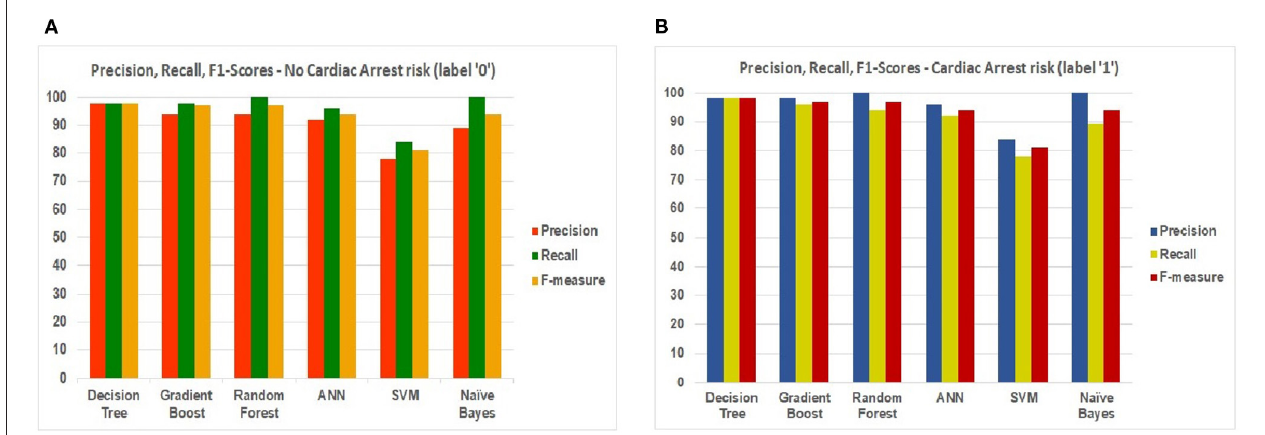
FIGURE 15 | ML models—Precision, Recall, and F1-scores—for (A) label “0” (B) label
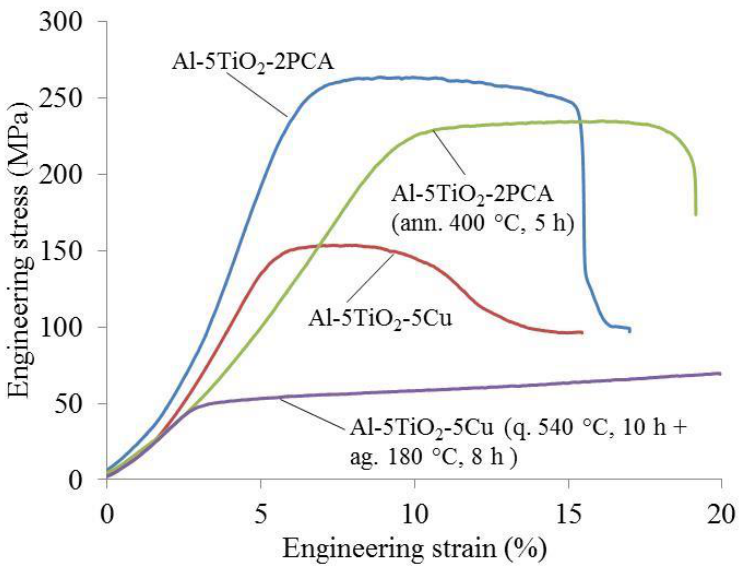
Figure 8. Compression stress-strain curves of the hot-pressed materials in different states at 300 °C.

***

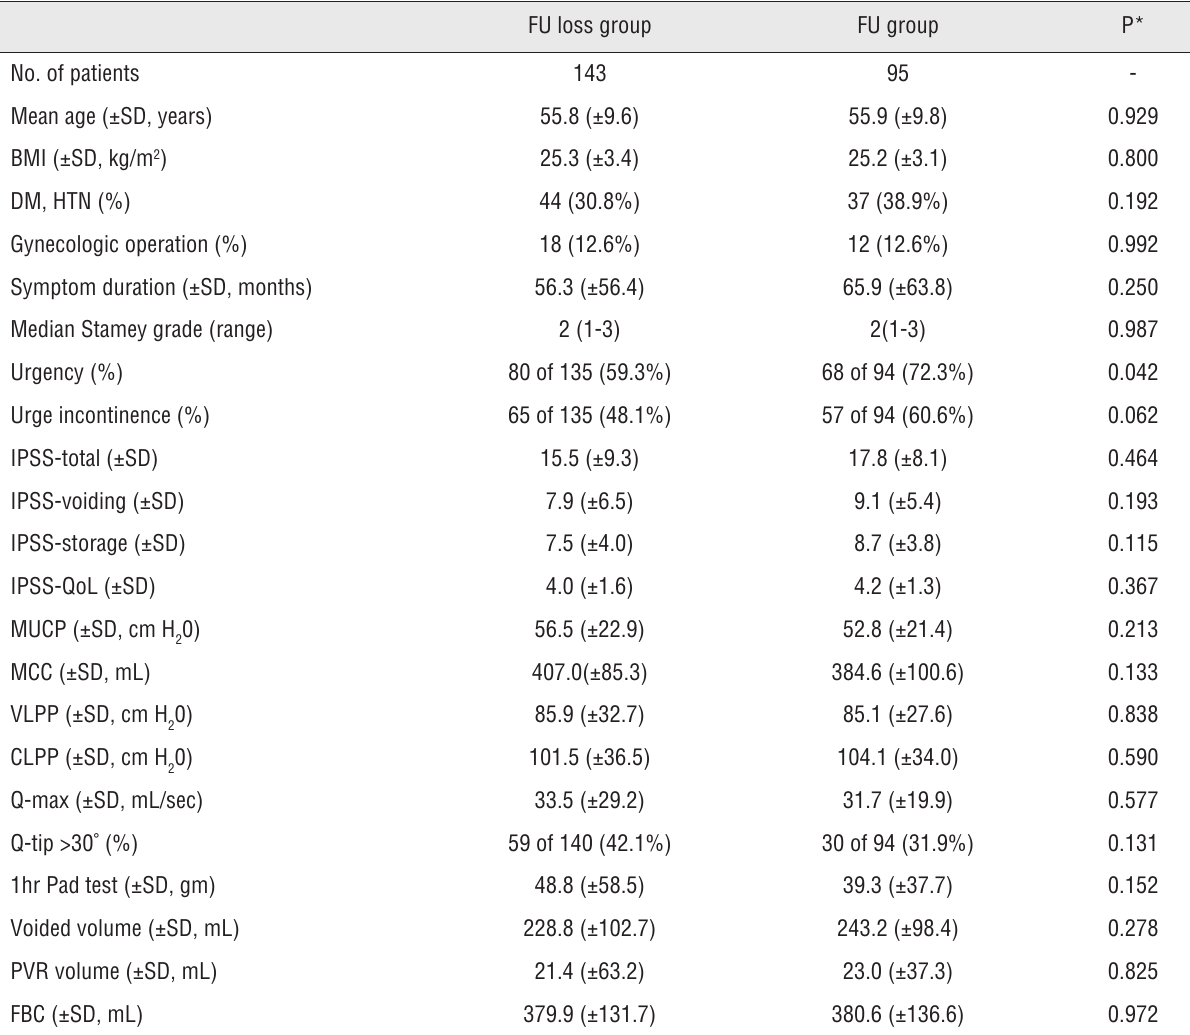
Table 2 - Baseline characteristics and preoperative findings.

***

--- About this task ---
Above, find the line with "FIGURE 15 |"; copy it and every line down to the line with "Figure 8. Compression", exactly and both included, but no pictures.

--- Completed exercise ---
FIGURE 15 | ML models—Precision, Recall, and F1-scores—for (A) label “0” (B) label
Figure 8. Compression stress-strain curves of the hot-pressed materials in different states at 300 °C.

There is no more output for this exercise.